The contention of appellant is that, inasmuch as the court found that five thousand dollars was a reasonable sum to be allowed to cross-complainant as exemplary damages, he was therefore entitled, upon such finding, to a judgment for said sum, instead of which the court in rendering judgment against plaintiff and for cross-complainant restricted the same to the actual damages sustained from the conduct and acts of plaintiff of which he complained. The statute, section 3294 of the Civil Code, provides that, in addition to actual damages, a plaintiff, for the breach of an obligation not arising from contract and where the defendant has been guilty of oppression, fraud or malice, may recover exemplary damages by way of punishment of a defendant. Concededly there could be no recovery of exemplary damages in the absence of a showing that actual damages had been suffered. [1] While cross-complainant Price, as stated, had judgment for three thousand five hundred dollars compensatory damages, such judgment was, on an appeal therefrom by plaintiff, reversed by this court in an opinion filed on the twenty-eighth day of October, 1921. By reason of such reversal it follows there is no judgment for actual damages, in addition to which appellant could be entitled to punitive damages.

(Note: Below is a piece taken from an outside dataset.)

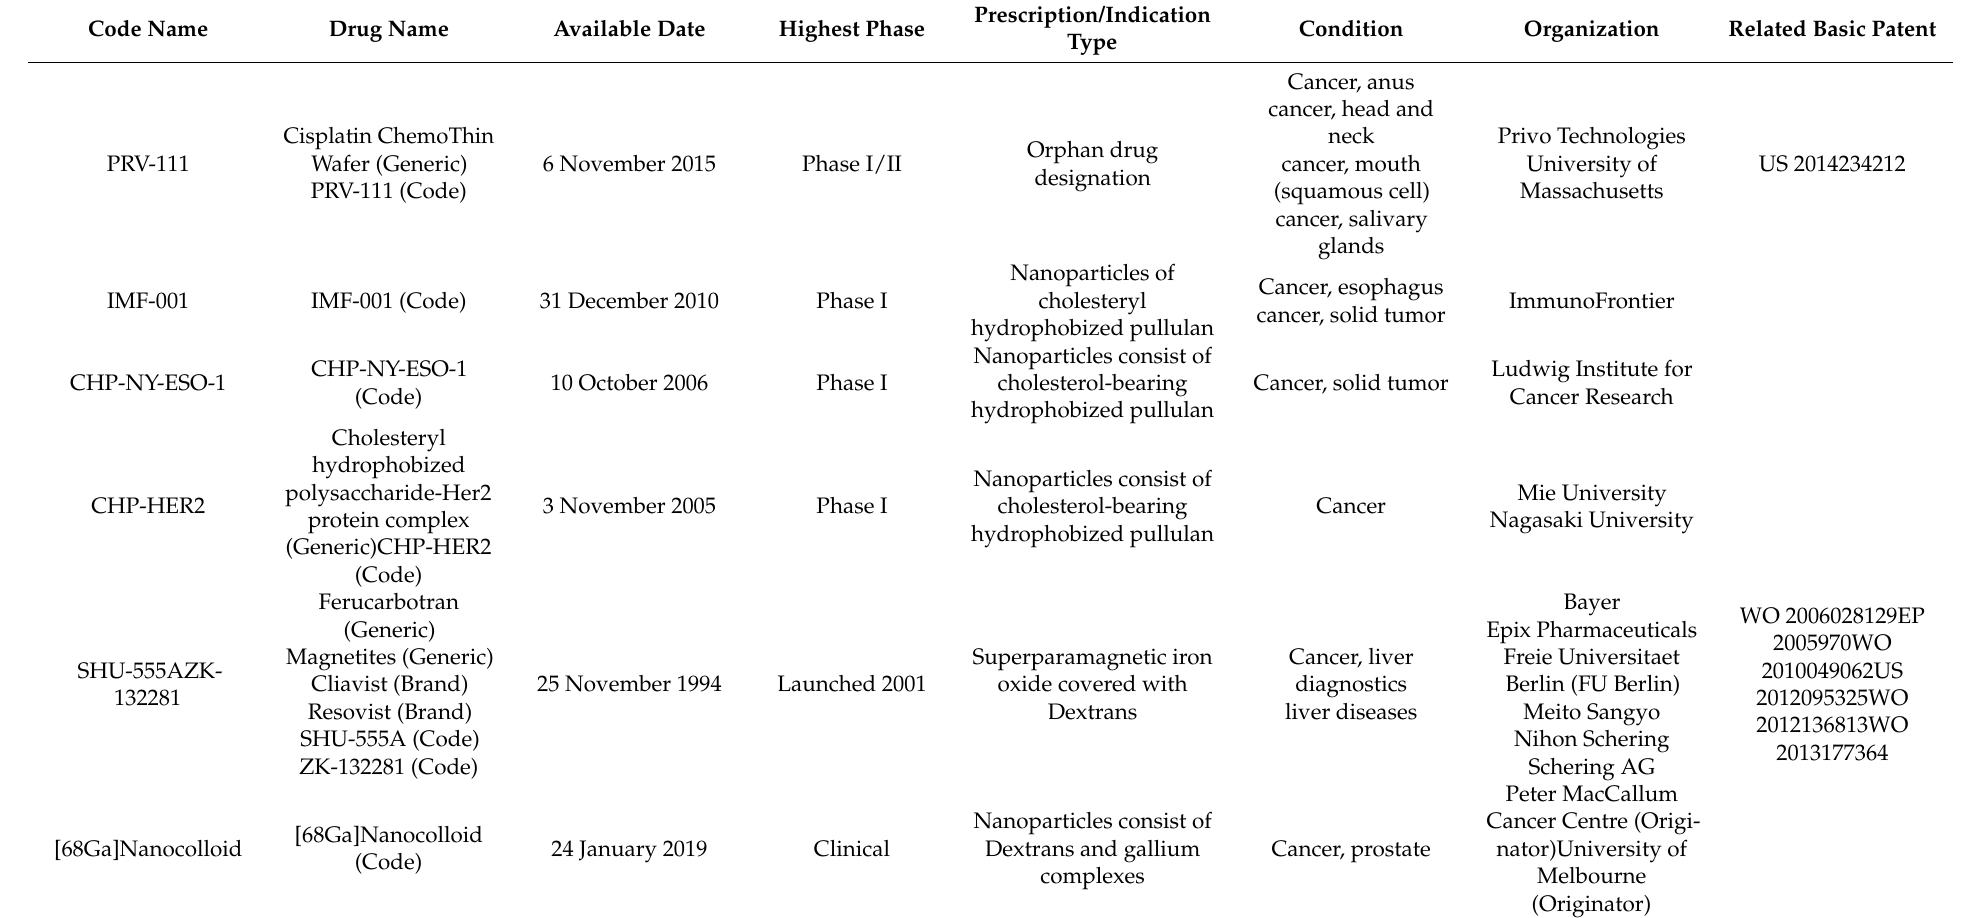
Table 1. The drugs used incorporating carbohydrate-based materials as scaffolds entering clinical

[2] We may further suggest that, conceding facts to have been established under which there might have been a judgment for punitive damages, nevertheless cross-complainant was not entitled thereto as a matter of right. Even upon the clearest and most conclusive proof of oppression, fraud, or malice practiced by plaintiff, or where the existence of such facts are found by a jury or a court trying the facts, it is still the exclusive province of the jury or the court sitting as a jury to say whether or not punitive damages shall be awarded. (Lewis v. Hayes, 165 Cal. 527 [Ann. Cas. 1914D, 148,132 P. 1022]; Davis v. Hearst, 160 Cal. 143 [116 P. 530].) So, conceding the finding to be one of fact (as to which, however, we entertain grave doubt), and establishing the existence of fraud, malice, and oppression practiced by plaintiff in the breach of an obligation *Page 732 
not arising upon contract, nevertheless, since such damages are not a matter of right, the court was fully warranted as a conclusion of law in withholding an award thereof.
Upon the record presented, the judgment, in so far as it fails to award punitive damages to cross-complainant Price, is affirmed.
Conrey, P. J., and James, J., concurred.